Assigned task -
List each line of the items below that contains the word "Lavandería", treating uppercase and lowercase letters as different.

Text data extracted from pages
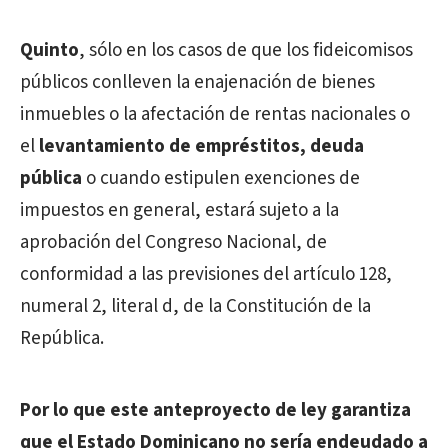
Quinto
, sólo en los casos de que los fideicomisos
públicos conlleven la enajenación de bienes
inmuebles o la afectación de rentas nacionales o
el
levantamiento de empréstitos, deuda
pública
o cuando estipulen exenciones de
impuestos en general, estará sujeto a la
aprobación del Congreso Nacional, de
conformidad a las previsiones del artículo 128,
numeral 2, literal d, de la Constitución de la
República.
Por lo que este anteproyecto de ley garantiza
que el Estado Dominicano no sería endeudado a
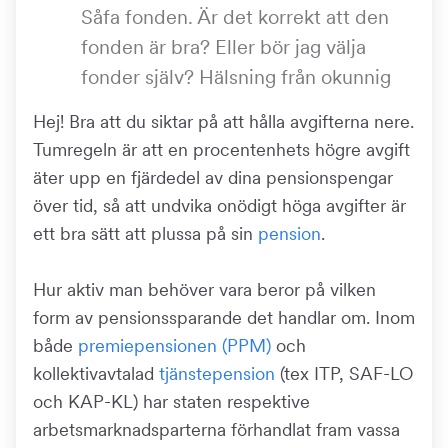
Såfa fonden. Är det korrekt att den
fonden är bra? Eller bör jag välja
fonder själv? Hälsning från okunnig
Hej! Bra att du siktar på att hålla avgifterna nere.
Tumregeln är att en procentenhets högre avgift
äter upp en fjärdedel av dina pensionspengar
över tid, så att undvika onödigt höga avgifter är
ett bra sätt att plussa på sin
pension
.
Hur aktiv man behöver vara beror på vilken
form av pensionssparande det handlar om. Inom
både
premiepensionen (PPM)
och
kollektivavtalad
tjänstepension
(tex ITP, SAF-LO
och KAP-KL) har staten respektive
arbetsmarknadsparterna förhandlat fram vassa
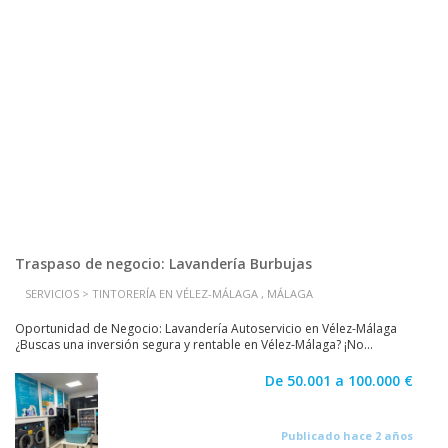
Traspaso de negocio: Lavandería Burbujas
SERVICIOS > TINTORERÍA EN VÉLEZ-MÁLAGA , MÁLAGA
Oportunidad de Negocio: Lavandería Autoservicio en Vélez-Málaga
¿Buscas una inversión segura y rentable en Vélez-Málaga? ¡No...
De 50.001 a 100.000 €
Publicado hace 2 años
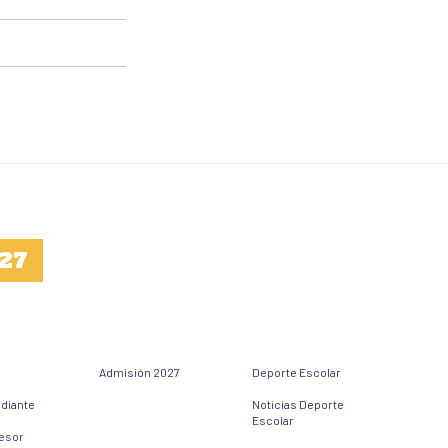
27
Admisión 2027
Deporte Escolar
udiante
Noticias Deporte
Escolar
fesor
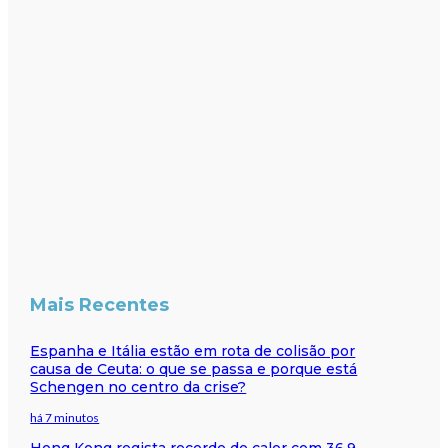
Mais Recentes
Espanha e Itália estão em rota de colisão por
causa de Ceuta: o que se passa e porque está
Schengen no centro da crise?
há 7 minutos
Hong Kong regista recorde de calor com 36,9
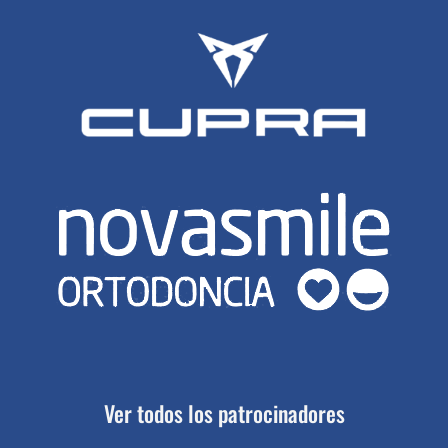
Ver todos los patrocinadores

Output below -
Traspaso de negocio: Lavandería Burbujas
Oportunidad de Negocio: Lavandería Autoservicio en Vélez-Málaga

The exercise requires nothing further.